Суд над толпаддлскими работниками начался 15 марта 1834 г . в здании дорчестерского магистрата при большом скоплении публики и представителей прессы. Интерес к нему был огромен. Вся дорсетская пресса взахлеб обвиняла тред-юнионистов в подстрекательстве к бунту и революции, не жалея черных красок на изображение их деятельности как угрозы свободе трудового британца. А газета “Дорсет каунти кроникл” дошла даже до того, что в своей передовице объявила одной из основных причин смутьянства рост грамотности среди простолюдинов, попутно предав анафеме “манию к распространению среди низших слоев населения образования, совершенно не соответствующего их положению в обществе”. Присутствовали на суде жены и дети обвиняемых или нет, осталось неизвестным — возможно, перспектива прошагать 14 миль туда и обратно только для того, чтобы усугубить собственные страдания, и удержала их от этого шага, — но многие жители Толпаддла, безусловно, там были.

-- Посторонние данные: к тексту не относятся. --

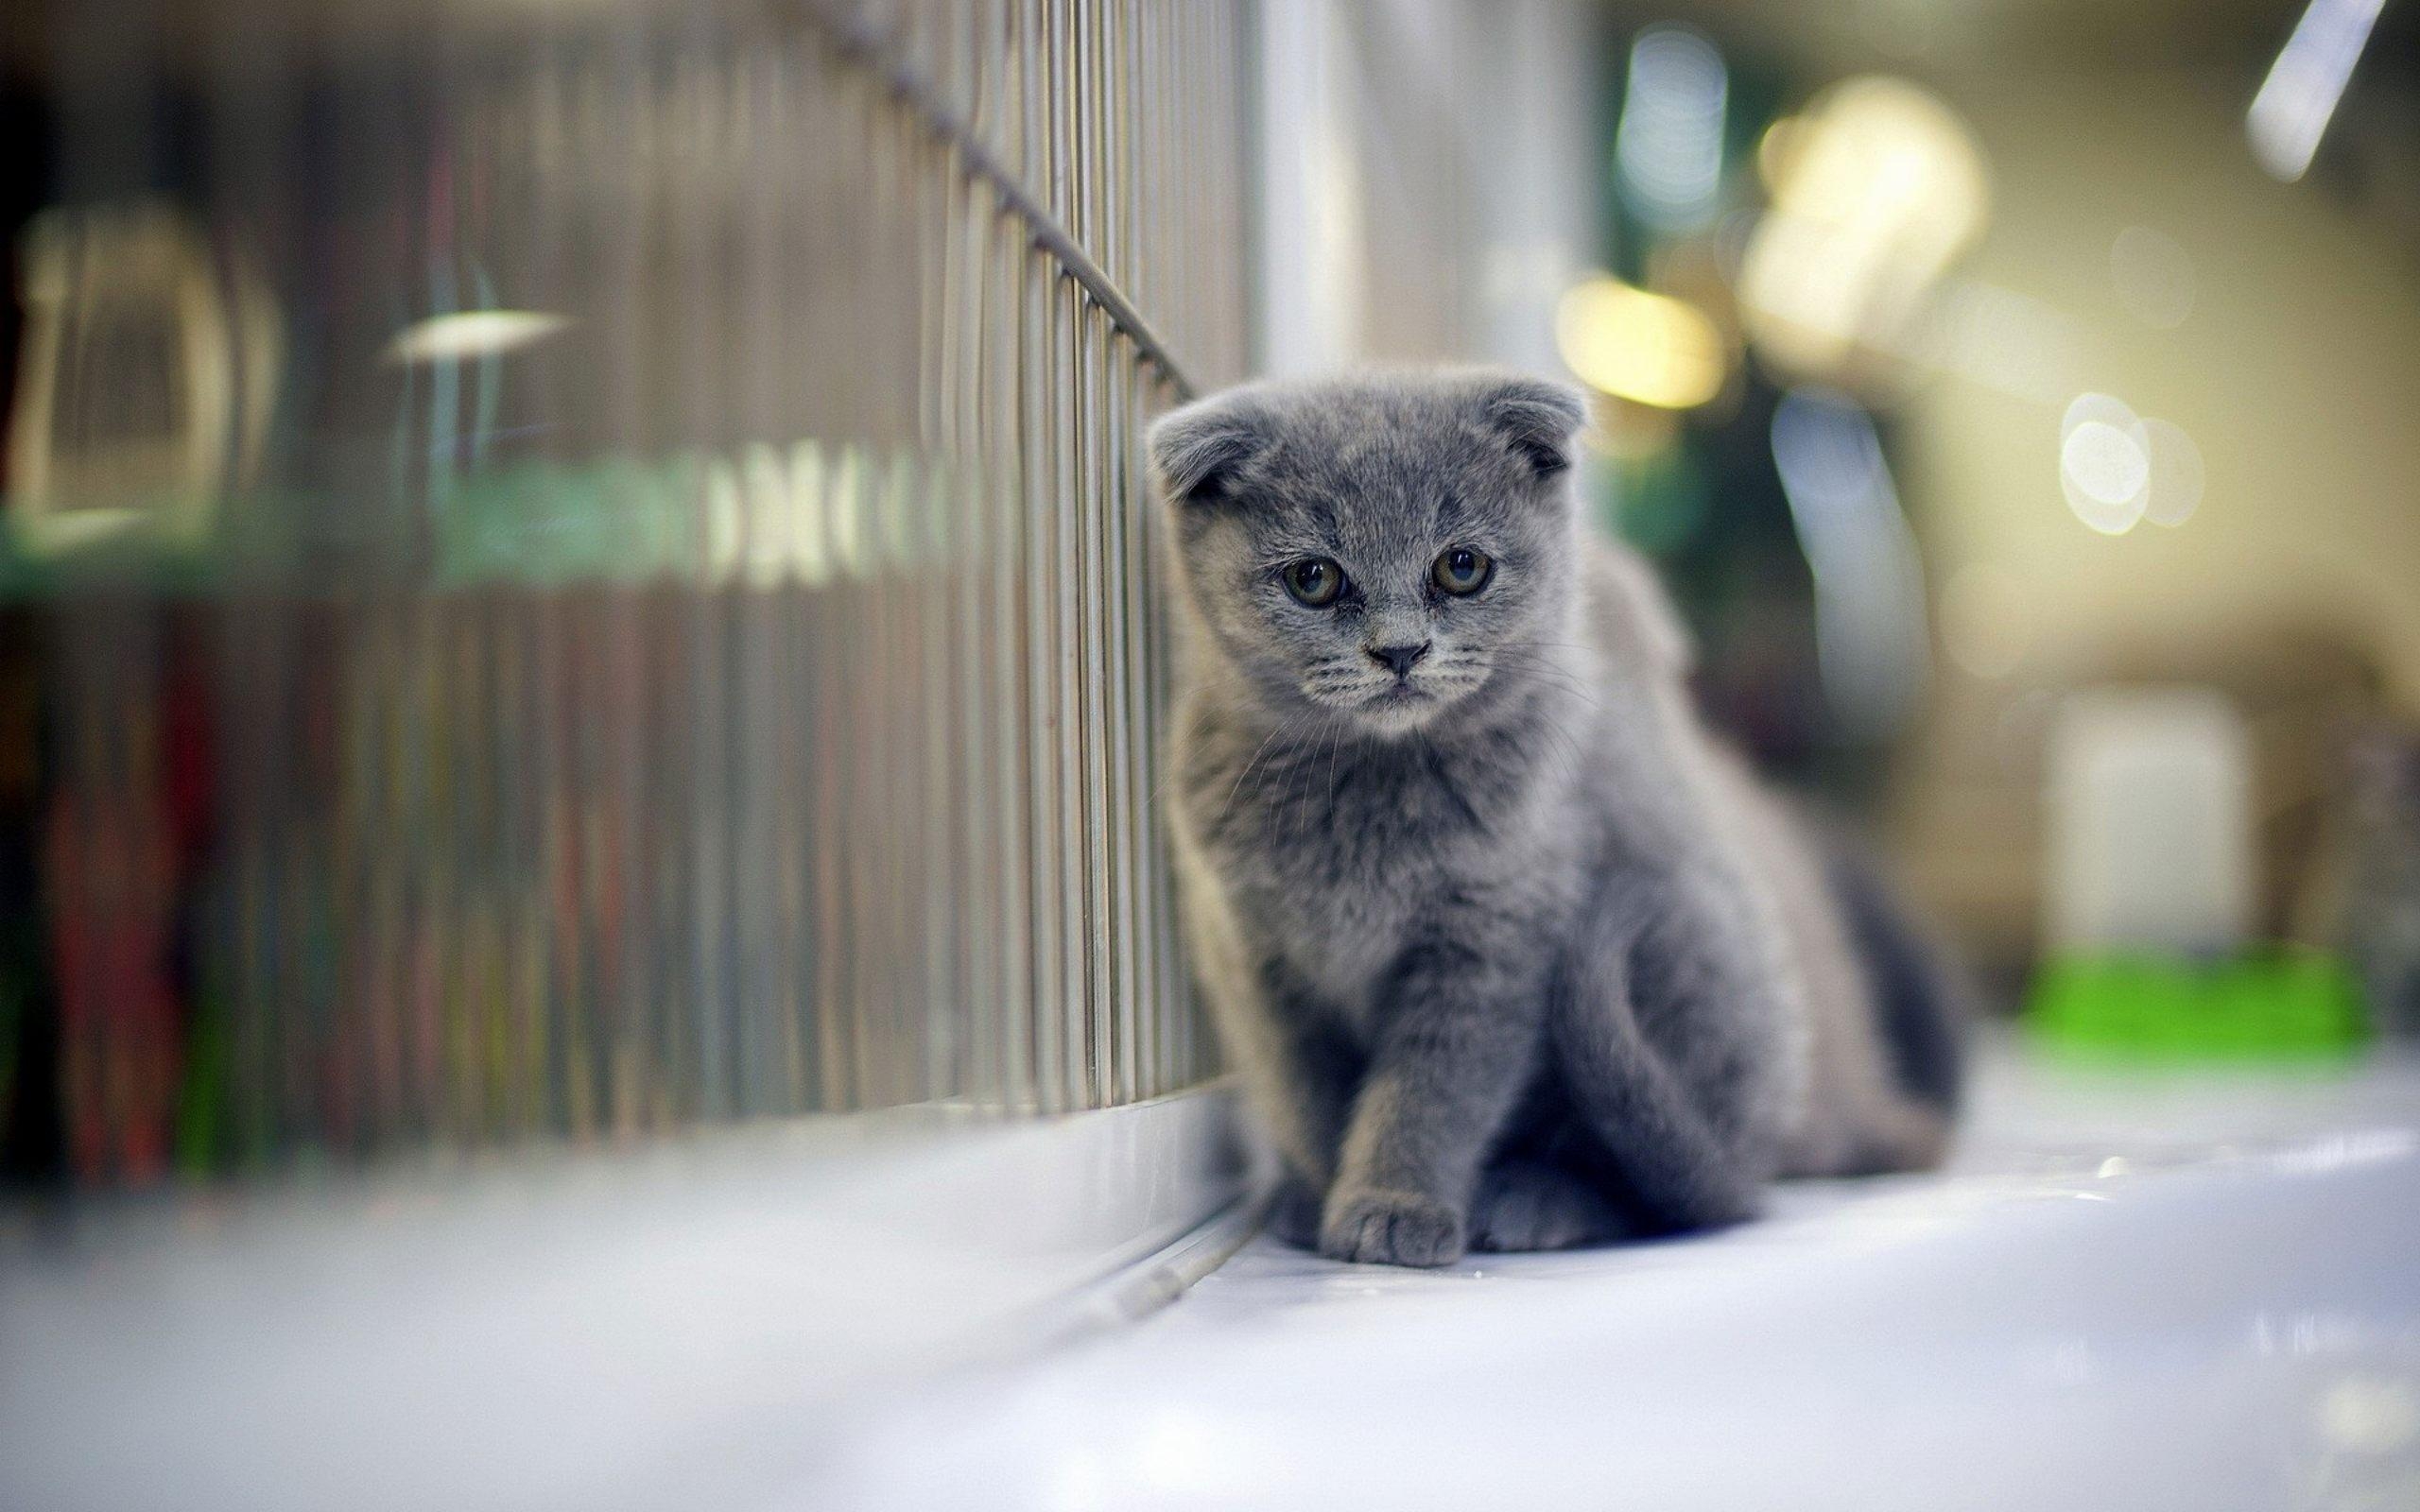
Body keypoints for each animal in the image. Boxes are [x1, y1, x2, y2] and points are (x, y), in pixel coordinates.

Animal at [1142, 365, 1955, 1258]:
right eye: (1313, 578)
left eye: (1461, 567)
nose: (1400, 650)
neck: (1370, 789)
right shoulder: (1255, 958)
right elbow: (1305, 1091)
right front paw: (1316, 1198)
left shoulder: (1496, 943)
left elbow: (1432, 1093)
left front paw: (1393, 1208)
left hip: (1685, 941)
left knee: (1670, 1190)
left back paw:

В соответствии с законами Англии, судья Бейрон Уильяме с должной помпой и соблюдением всех требуемых церемониалов был введен в состав королевского суда. Затем было приведено к присяге Большое жюри, состоявшее из девяти мировых судей (именно они подписали ордера на арест) и племянника министра внутренних дел; судьям предстояло определить наличие (либо отсутствие) преступного умысла в действиях обвиняемых и правомерность суда над ними. Затем, получив от них утвердительный ответ (иного никто и не ожидал), Уильяме привел к присяге Малое жюри присяжных, которому предстояло решить судьбу обвиняемых. Вряд ли приходится сомневаться в том, что члены Малого жюри были отобраны с тем же тщанием, что и Большого, — во всяком случае, известно, что одного кандидата отвергли только за то, что он являлся членом религиозной секты методистов. В истории Англии, конечно, встречалось немало случаев, когда жюри присяжных выносило неожиданные, своего рода “незапланированные” решения, сводя на нет все усилия власть имущих, но в аграрном Дорсете это было совершенно исключено.

Говоря попросту, шести толпаддлским работникам вменялось в вину принятие противозаконной клятвы у Эдварда Легга (плюс еще 11 менее значительных нарушений закона). На основании этого прокурор потребовал признать их виновными в преступных действиях, в доказательство чего выставил двух свидетелей - Эдварда Легга и Джона Локка.